With the increased use of technology in learning and classrooms, the opportunity presents itself for British and German schools to connect with one another on a regular basis. A virtual exchange allows pupils (in pairs or groups) to interact with each other digitally using, for instance, email or Skype. Such virtual exchanges can be used in class or set as homework. They provide an excellent opportunity for pupils to develop not only their German but also their intercultural, teamwork and digital skills. Notes on online safeguarding are given at the end.
Example activities for virtual exchanges:
- Video calls: Virtual calls between the groups or pairs, say with 15 minutes of interaction in German and 15 minutes of interaction in English.
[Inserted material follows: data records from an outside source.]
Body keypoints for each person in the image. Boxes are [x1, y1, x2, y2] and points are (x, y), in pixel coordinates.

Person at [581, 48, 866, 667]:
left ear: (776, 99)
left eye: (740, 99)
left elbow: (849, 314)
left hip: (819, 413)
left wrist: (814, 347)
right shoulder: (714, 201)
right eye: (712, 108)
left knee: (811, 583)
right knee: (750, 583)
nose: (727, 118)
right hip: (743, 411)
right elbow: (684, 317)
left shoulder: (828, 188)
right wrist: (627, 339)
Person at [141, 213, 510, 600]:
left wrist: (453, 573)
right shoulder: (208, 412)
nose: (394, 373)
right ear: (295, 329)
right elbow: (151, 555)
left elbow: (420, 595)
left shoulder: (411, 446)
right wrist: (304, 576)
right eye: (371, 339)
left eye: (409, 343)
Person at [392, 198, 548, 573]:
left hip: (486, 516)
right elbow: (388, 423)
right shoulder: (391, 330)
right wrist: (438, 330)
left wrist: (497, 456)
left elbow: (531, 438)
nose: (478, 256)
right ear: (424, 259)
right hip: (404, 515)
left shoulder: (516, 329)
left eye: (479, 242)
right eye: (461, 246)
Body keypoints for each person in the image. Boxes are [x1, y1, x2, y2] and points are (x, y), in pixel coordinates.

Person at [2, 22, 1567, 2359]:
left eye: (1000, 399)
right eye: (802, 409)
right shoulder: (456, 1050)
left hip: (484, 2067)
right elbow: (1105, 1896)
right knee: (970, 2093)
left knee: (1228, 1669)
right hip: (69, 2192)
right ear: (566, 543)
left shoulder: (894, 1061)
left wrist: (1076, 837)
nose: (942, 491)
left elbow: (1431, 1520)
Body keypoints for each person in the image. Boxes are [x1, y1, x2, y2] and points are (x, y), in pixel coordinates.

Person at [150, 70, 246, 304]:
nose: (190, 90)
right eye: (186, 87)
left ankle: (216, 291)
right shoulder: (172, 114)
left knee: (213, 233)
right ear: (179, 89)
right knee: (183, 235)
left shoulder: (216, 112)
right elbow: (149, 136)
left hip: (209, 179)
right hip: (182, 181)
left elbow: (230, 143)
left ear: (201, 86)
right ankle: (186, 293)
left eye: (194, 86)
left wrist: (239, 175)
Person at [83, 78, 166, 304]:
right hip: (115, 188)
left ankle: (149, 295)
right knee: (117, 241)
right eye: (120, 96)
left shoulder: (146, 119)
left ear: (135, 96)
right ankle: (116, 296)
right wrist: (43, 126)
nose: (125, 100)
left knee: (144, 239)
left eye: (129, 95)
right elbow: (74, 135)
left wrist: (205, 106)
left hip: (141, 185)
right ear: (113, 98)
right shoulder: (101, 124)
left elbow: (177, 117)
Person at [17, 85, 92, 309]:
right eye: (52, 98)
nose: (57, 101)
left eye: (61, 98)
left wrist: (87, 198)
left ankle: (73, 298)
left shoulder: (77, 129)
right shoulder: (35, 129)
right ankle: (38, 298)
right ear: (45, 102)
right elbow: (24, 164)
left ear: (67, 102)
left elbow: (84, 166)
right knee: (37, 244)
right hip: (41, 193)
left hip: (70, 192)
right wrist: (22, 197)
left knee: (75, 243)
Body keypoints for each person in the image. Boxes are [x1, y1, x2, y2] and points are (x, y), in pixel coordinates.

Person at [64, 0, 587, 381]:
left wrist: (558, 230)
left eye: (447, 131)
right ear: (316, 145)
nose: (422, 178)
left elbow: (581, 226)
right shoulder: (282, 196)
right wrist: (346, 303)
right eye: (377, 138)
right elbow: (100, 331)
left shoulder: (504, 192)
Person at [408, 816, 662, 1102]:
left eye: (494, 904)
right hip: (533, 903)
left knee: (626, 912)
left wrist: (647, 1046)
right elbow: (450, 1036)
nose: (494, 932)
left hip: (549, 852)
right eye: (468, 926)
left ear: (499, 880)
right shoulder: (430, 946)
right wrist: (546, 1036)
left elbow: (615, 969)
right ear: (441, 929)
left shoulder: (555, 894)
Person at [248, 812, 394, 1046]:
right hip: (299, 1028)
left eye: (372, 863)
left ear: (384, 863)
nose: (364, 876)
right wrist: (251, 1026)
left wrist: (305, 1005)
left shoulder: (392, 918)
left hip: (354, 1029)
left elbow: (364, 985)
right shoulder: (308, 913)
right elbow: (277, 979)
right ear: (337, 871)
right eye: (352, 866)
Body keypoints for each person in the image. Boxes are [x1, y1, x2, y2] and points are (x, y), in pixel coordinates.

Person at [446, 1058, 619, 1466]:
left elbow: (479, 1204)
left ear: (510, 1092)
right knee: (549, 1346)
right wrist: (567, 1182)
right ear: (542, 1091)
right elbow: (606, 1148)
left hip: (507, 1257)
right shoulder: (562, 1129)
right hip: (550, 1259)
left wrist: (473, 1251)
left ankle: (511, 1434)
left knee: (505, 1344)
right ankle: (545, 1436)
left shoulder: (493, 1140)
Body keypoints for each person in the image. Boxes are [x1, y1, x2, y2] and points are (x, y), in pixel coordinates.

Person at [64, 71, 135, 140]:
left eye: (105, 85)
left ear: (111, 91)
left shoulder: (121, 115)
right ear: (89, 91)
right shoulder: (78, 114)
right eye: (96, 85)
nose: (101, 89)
Each week, the teachers can set a specific topic for discussion.
- Email exchanges: regular email exchanges between the exchange partners, perhaps with a minimum number of emails to be written set by teachers). Variations are possible: British pupils could write in German while German pupils write in English. Alternatively, emails from both pupils could be written in German one week, while emails the subsequent week are written in English.
- Joint tasks/projects: the teachers of the two partner schools could set joint tasks. A pupil from the British school and his/her German exchange partner then complete the task/project together. The pupils can work on the task/project together using digital tools such as Google Docs and Skype. Topics could include:
- Comparison of British and German school life
- Comparison of British and German culture
- What individuals can do to combat climate change
- Comparison of hometowns
- Creating a tourist brochure for the exchange partner’s hometown
- Video or written diaries: exchange a few sentences or video clips each on the events of that week
- Guiding around your school, home town, house, etc.: Commentary in the foreign language
- Cookery demonstrations: how to cook your favourite food.
- Games: computer, board or other
- “Pub” quizzes: these are almost unknown in Germany. Try www.freepubquiz.weebly.com, and www.paulsquiz.com for material in German
- See also UK-German Connection here for more excellent ideas.
- Follow this link for a short video on Manchester Grammar School’s virtual exchange: https://www.youtube.com/watch?v=oDcDsu2PimA
Finding a partner school in Germany:
If your school does not have a partner school in Germany, various tools are available to help you find one.
- The Schools Partner Finder Tool is provided by the British Council to help British schools find a partner school abroad.
- Partnerschulnetz is an initiative of the German Federal Foreign Office that enables British schools to find a partner school in Germany.
Link to in-person exchanges:
Virtual exchanges can be linked with an in-person school exchange, thus allowing the exchange partners to build a friendship and develop their language skills ahead of a reciprocal visit. Virtual exchanges can also be organised by schools that are not yet in a position to organise an in-person exchange, thus allowing their pupils to nevertheless reap some of the benefits of an exchange.
Jessica Houghton of Manchester Grammar School explains how she runs virtual exchanges and ensures online safeguarding when conducting virtual exchanges:
We wrote to parents before we started to explain our process and our expectations. I arranged for my pupils to meet in an online meeting, with me present, together with the host school and their teacher, too. We met fortnightly via Teams, and I set up a shared team for this to work which had all pupils and teachers in the same team, monitored by IT staff as well.
Initially, in these virtual meetings, both teachers and pupils led whole-group presentations. Later in the project, pupils went into virtual breakout rooms in groups of four, and the teachers then circulated in these rooms and monitored the chats – both verbal and written. We used a shared digital notebook for pupils to present work, for example, photos of their town and embedded video clips they had made. Each teacher checked what items pupils were planning to share before the next virtual meeting. In between each meeting, pupils were given a new task to work on, so that they had a focus for the next meeting, which helped them to stay on task. I think this helped give a sense of purpose and pace too.